On Thursday, the deadline for the public to comment on the rules proposed by the commission ends. Environmentalists fear that if the agency adopts them, a moratorium now in place would expire, allowing widespread drilling to go forward.
"Fracking is the biggest threat to New Jersey’s water supply ever," said Jeff Tittel, speaking on the steps of the Statehouse in Trenton. "It is the biggest threat to the Delaware River Basin in its entire history."
Thirty-nine state legislators have joined with the groups in asking the administration to urge the DRBC to maintain a moratorium on natural gas drilling in the region until the U.S. Environmental Protection Agency (EPA) completes a cumulative impact study assessing the affect drilling will have on drinking water. The state of New York has a moratorium in place, too, but that is expected to end sometime this summer.
"The Delaware River is one of our most precious natural resources and needs to be protected," added Jim Walsh, eastern director for Food & Water Watch.
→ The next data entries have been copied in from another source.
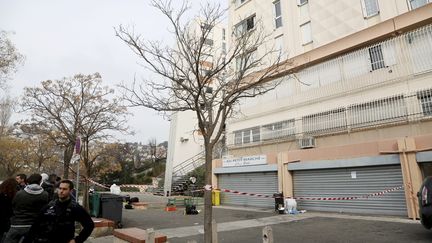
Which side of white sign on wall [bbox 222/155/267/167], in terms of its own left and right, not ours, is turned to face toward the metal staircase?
right

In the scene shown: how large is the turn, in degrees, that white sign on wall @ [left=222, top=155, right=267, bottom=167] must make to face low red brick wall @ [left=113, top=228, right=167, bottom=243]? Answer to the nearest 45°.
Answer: approximately 45° to its left

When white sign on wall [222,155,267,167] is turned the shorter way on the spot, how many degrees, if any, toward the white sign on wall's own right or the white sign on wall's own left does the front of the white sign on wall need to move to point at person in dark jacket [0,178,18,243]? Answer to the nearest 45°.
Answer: approximately 45° to the white sign on wall's own left

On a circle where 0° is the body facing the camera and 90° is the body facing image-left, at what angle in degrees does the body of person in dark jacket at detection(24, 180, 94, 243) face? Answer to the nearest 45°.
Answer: approximately 0°

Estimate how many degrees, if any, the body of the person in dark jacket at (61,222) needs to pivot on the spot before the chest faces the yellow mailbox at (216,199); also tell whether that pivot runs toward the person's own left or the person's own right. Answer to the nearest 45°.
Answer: approximately 135° to the person's own left

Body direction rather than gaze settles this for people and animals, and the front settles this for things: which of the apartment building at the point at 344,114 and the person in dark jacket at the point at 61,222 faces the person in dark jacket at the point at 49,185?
the apartment building

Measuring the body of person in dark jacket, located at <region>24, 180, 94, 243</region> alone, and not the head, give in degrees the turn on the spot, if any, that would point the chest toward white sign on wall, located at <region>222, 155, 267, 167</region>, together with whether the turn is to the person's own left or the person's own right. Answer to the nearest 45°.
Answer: approximately 135° to the person's own left

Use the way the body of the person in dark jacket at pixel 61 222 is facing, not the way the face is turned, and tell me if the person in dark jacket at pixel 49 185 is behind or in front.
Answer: behind

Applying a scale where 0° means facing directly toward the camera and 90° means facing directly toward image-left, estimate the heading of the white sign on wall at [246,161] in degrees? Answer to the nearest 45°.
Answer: approximately 45°

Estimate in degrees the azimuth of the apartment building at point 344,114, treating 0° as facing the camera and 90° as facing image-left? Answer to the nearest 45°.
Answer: approximately 45°
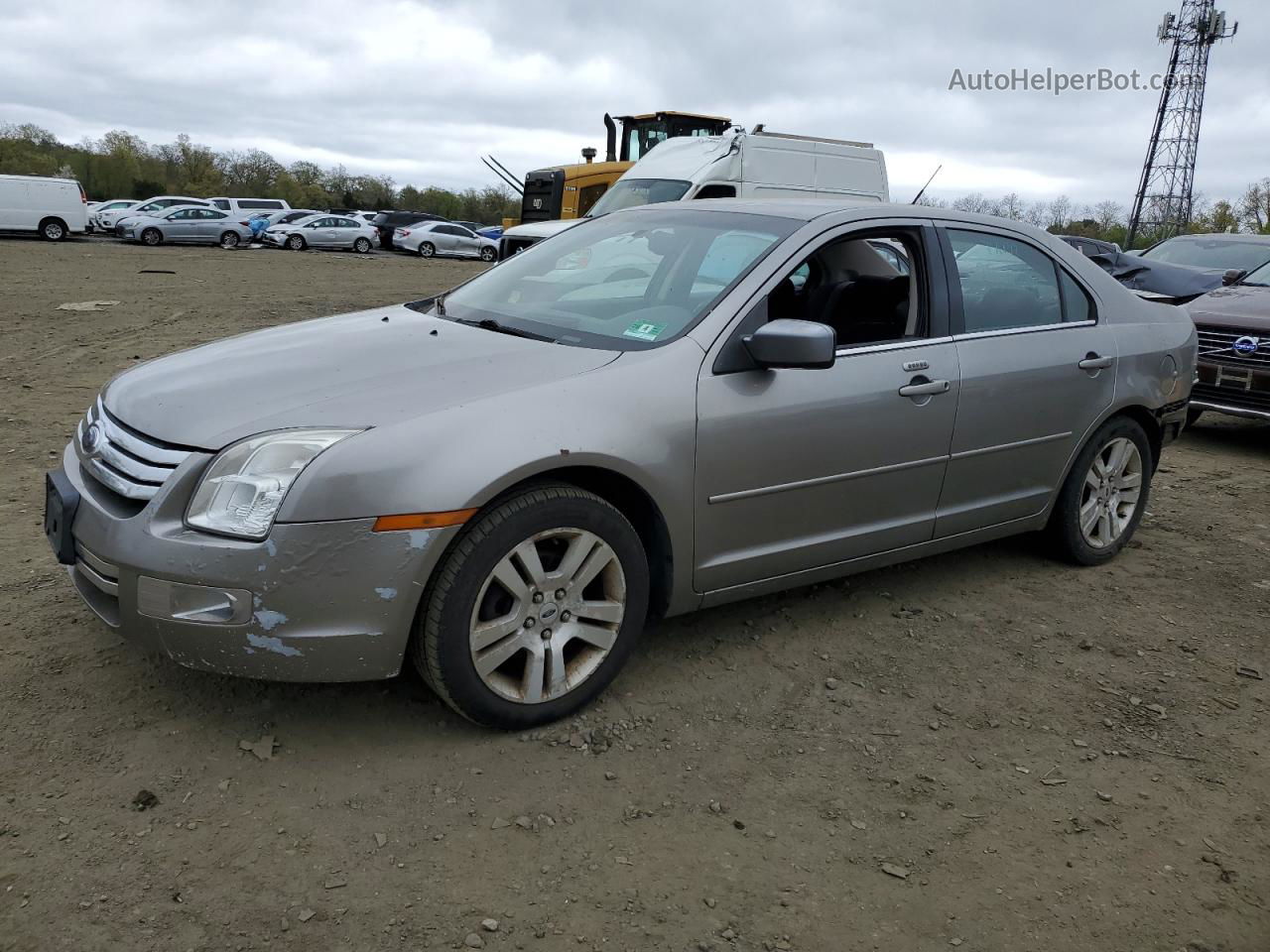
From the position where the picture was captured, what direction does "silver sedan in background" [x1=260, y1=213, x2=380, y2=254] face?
facing to the left of the viewer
More than 1,000 people had signed petitions urging the governor to retain the ban on fracking, Walsh noted.
The Marcellus Shale underlies approximately 36 percent of the Delaware basin in three states, overlapping much of the critical watershed lands overseen by the commission, according to commission staff. The agency expects between 15,000 and 18,000 wells will be drilled over the next two decades, using as much 90 billion gallons of water.
"There will be a devastating impact on both water quality and water quantity," Tittel said. Beyond concern over drinking water, the environmentalists say the proposed rules allow too much destruction of forest in the course of drilling for natural gas. For each well drilled, approximately 15 acres of land is disturbed, according to Tittel.
The lobbying for the moratorium occurs at a time when fracking is increasingly drawing interest of both state and federal lawmakers. In New Jersey, lawmakers have passed a bill to impose a moratorium on fracking in the state, even though there is no drilling occurring here and not much Marcellus Shale either. In Washington, the Senate Environment Committee is expected to discuss the issue at a hearing this week.